ENC1102 was an interesting journey that included three main assignments, and a variety of responses to different articles. The first assignment, the Analysis of NYT “Year in Pictures 2017” consisted of analyzing images from the New York Times, and develop an argument about what the images I chose to analyze represented and how well they explained a story that the photographer was attempting to tell. The aim of the assignment was to choose two images and provide the argument that the images were making using the rhetorical appeals, elements of photo composition, and individual aggregate. The photos I chose for this assignment were photos children in peril in frightening situations in Venezuela and near an ISIS-controlled zone in Mosul. Although I had the wrong impression at first with the assignment, I had gone back to Lucaites and Harriman to shift his definition, so I can give a better understanding of what I perceived from the photos. That assignment allowed me to realize that American journalism as well as any other journalism within our current world defeats the purpose of releasing the story, and is inconsiderate of the ethics that are considered within taking pictures.

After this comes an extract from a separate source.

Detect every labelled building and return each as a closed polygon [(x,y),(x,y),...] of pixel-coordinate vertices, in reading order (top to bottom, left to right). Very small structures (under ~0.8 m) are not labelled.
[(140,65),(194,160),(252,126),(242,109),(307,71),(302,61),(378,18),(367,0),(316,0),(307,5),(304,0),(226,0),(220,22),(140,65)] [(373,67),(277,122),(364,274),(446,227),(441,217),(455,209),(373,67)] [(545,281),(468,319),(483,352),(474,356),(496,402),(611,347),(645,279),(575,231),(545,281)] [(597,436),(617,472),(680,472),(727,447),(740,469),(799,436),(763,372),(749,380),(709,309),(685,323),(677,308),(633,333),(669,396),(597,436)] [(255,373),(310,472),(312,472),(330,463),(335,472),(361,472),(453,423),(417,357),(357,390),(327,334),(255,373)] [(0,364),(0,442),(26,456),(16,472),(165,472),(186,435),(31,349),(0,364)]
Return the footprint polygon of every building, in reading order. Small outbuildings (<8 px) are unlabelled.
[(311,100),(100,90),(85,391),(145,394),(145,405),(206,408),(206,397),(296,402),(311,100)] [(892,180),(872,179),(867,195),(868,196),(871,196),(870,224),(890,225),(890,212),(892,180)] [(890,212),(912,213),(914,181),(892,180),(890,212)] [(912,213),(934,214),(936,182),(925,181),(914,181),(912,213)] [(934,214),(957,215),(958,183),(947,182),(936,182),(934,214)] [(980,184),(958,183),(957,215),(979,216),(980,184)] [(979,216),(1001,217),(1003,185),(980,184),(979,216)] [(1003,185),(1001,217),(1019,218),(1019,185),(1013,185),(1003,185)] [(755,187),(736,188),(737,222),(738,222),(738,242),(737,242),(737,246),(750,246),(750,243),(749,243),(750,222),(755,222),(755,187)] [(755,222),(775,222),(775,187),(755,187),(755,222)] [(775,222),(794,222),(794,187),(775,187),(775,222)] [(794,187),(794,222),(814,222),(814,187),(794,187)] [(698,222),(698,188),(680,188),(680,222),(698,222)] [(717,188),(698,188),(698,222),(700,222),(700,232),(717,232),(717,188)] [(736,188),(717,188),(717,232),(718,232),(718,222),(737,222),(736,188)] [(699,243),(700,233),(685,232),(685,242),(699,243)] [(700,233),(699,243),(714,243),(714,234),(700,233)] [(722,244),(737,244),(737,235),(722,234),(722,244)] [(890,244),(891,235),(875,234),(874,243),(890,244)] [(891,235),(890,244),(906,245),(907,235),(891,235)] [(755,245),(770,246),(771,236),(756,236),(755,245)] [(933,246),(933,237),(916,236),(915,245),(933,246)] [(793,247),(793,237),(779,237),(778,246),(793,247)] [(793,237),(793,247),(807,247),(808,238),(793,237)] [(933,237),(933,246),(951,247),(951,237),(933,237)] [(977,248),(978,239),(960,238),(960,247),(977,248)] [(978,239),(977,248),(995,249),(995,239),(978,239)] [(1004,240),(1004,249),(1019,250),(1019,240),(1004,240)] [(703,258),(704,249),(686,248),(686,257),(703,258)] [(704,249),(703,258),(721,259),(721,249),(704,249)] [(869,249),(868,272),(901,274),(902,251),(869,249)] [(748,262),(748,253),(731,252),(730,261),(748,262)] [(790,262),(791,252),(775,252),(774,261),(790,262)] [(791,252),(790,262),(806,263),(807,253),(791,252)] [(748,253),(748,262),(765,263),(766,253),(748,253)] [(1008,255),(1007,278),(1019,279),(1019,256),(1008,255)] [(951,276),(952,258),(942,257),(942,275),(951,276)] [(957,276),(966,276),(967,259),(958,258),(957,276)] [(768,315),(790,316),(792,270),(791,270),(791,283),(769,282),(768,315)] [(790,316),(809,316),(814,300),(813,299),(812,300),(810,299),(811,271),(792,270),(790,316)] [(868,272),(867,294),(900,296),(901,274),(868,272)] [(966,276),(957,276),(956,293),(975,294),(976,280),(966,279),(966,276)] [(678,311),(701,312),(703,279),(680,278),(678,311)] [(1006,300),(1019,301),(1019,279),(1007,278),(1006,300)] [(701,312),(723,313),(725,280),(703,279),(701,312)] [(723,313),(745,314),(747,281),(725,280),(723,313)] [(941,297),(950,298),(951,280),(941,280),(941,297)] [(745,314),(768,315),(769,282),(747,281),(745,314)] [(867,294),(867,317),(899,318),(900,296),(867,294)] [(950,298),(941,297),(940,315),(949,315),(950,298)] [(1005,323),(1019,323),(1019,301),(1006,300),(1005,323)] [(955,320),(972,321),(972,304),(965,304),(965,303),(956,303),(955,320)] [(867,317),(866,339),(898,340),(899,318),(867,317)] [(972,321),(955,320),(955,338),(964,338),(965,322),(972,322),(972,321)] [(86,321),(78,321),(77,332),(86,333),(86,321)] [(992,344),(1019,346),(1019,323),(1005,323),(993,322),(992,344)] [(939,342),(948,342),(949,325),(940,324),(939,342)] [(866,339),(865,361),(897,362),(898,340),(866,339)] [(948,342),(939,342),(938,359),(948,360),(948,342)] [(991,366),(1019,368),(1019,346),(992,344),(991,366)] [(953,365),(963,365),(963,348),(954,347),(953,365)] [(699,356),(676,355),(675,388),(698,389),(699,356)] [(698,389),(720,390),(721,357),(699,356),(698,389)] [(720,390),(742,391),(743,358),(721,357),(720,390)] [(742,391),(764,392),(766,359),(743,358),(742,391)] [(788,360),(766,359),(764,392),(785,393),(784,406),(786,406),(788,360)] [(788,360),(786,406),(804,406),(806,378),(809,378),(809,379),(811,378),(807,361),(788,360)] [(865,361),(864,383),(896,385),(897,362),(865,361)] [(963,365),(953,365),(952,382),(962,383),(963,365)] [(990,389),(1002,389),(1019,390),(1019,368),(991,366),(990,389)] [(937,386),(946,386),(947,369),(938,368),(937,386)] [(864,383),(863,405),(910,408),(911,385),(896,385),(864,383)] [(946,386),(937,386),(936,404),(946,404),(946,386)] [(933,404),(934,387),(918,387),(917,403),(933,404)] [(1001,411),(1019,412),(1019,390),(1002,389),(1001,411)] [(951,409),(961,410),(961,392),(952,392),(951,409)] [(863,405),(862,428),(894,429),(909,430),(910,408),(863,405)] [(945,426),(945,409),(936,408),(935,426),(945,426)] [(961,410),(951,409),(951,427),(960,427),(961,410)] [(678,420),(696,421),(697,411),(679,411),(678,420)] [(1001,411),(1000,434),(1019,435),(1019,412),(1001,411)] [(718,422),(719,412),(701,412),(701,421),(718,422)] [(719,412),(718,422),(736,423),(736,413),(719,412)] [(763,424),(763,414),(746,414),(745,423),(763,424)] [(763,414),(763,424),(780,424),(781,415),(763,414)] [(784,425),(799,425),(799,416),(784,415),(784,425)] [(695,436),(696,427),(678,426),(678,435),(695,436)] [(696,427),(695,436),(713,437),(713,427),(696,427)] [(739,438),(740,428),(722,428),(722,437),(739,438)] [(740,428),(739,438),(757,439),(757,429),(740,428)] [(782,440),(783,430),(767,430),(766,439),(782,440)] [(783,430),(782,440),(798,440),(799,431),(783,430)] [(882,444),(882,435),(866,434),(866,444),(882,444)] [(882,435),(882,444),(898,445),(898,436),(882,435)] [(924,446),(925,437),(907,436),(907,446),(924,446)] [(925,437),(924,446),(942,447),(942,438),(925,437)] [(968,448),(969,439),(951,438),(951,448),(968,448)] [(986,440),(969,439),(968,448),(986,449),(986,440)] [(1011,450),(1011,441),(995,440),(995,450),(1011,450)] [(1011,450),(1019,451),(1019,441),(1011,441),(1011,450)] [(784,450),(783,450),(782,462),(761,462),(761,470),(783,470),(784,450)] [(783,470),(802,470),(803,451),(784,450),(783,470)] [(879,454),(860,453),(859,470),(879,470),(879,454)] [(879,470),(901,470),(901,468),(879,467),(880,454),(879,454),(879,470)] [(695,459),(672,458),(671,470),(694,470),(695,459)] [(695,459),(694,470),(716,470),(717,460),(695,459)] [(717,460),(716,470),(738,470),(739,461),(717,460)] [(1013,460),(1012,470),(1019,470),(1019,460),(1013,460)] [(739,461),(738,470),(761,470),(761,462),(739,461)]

Moving on to second assignment from my first assignment, I noticed that my opening and my conclusions need to be stronger, so I can thoroughly pull in my readers from the very beginning. After reading a fascinating article by Caputi, we were assigned with the task of either extending Bordo’s or Caputi’s argument. Although I had understood Caputi’s argument to its full extent, and were able to implement this knowledge in the photos I see on a daily basis within magazines, it was a challenging to task to be able to extend Caputi’s argument. After turning in the first assignment, our teacher had notified me of how much a duplication this is more than an original writing. Through his effective and efficient commentary, I was able to improve the mistakes that were made, and create a true extension of Caputi’s argument rather than just replicating it.

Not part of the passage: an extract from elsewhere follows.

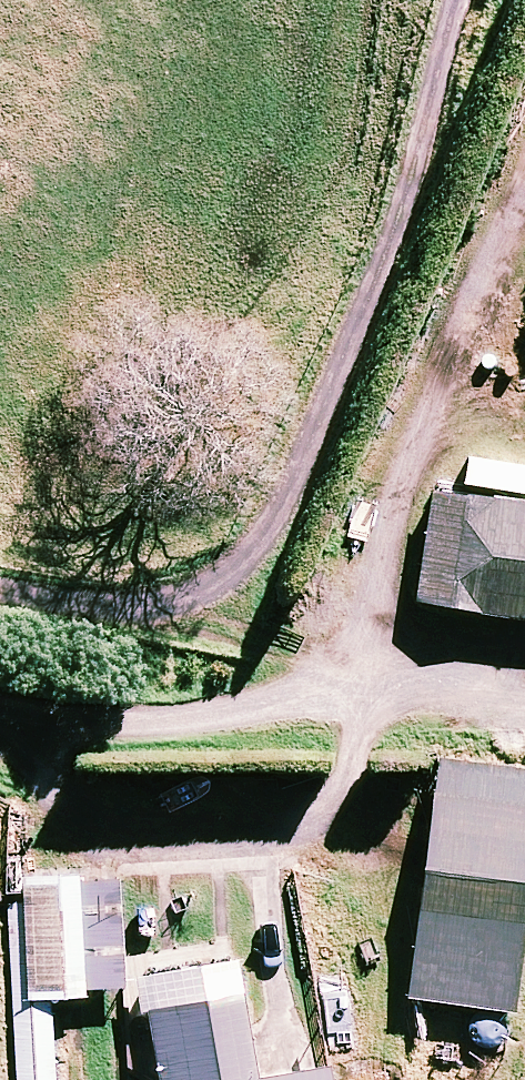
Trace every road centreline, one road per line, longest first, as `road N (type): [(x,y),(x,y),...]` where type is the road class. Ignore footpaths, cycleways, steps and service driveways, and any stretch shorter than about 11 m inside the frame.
road 1 (track): [(524,186),(434,417),(297,707),(28,719),(0,711)]
road 2 (track): [(460,0),(362,313),(275,528),(208,586),(138,616),(0,591)]
road 3 (track): [(297,707),(430,701),(524,713)]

Assignment 3, in my opinion, was the most fascinating and inspiring assignment that was within our semester. Not only were we introduced to how Maya Lin created her design for the Vietnam Memorial, but we were also taught in-depth about Maya Lin’s design and the significance she created. In an attempt to be inspired by Maya Lin, we were tasked with creating a memorial for the Charleston Nine, the nine innocent lives that were lost during the shooting of the church in South Carolina church. This challenging task not only had us design an entire memorial, but we were also supposed to symbolize the memorial, giving it a rhetorical meaning. We ultimately decided on a 9-layered fountain with bowls that always have water flowing freely through it, but that is never full. The creation of the memorial required extreme effort and time on our part, as well as the utmost innovation we could provide.

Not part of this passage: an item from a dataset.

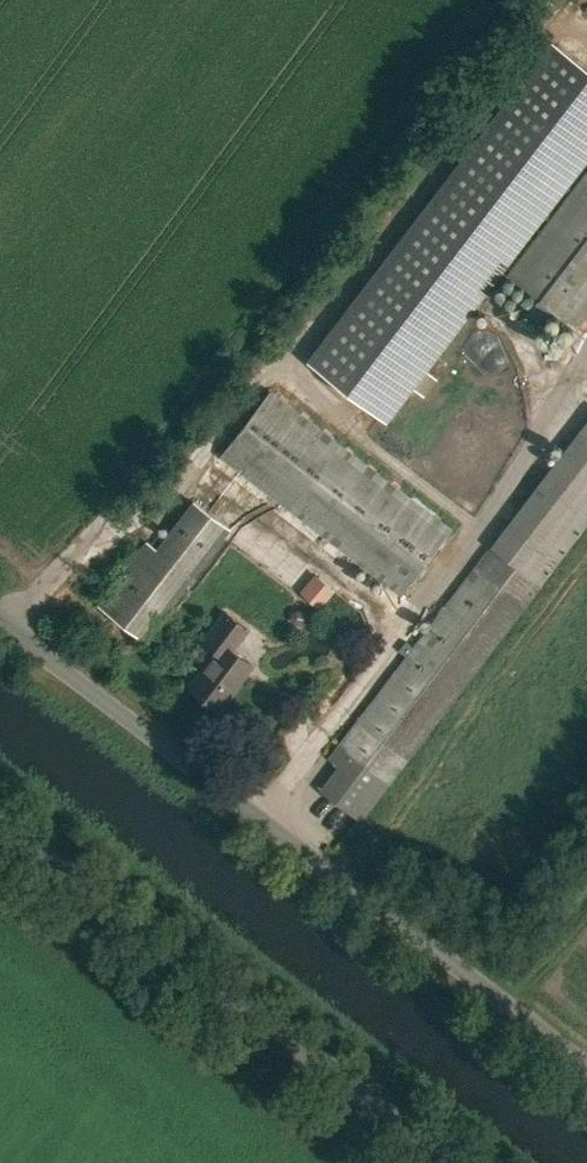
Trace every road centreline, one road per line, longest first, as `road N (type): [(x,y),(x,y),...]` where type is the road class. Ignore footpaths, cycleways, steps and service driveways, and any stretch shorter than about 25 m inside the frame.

As interesting as this writing class was in context of what we have been writing about, I am proud to say it has substantially improved my writing skills as well. For example, in assignment 1, the opening sentence that was utilized was “In the pictures of children in peril in frightening situations in Venezuela and near an ISIS-controlled zone in Mosul, there is an enormous amount of pathos on display for the viewer”. Not only does this sentence have an awkward structure, but it simply states the obvious, which isn’t necessarily an attention catcher. However, one can see substantial improvements within my second assignment: “A diverse number of advertisements that are shown today reveal that although various products and services are being offered in each advertisement, majority of these advertisements show factors and characteristics that promote traditional views of gender roles, which implicates how advertising companies aren’t considerate of the change in gender roles that society has gone through”. As can be seen, although the context of my opening sentences has improved substantially, they must be shortened and kept concise so the meaning isn’t blurred.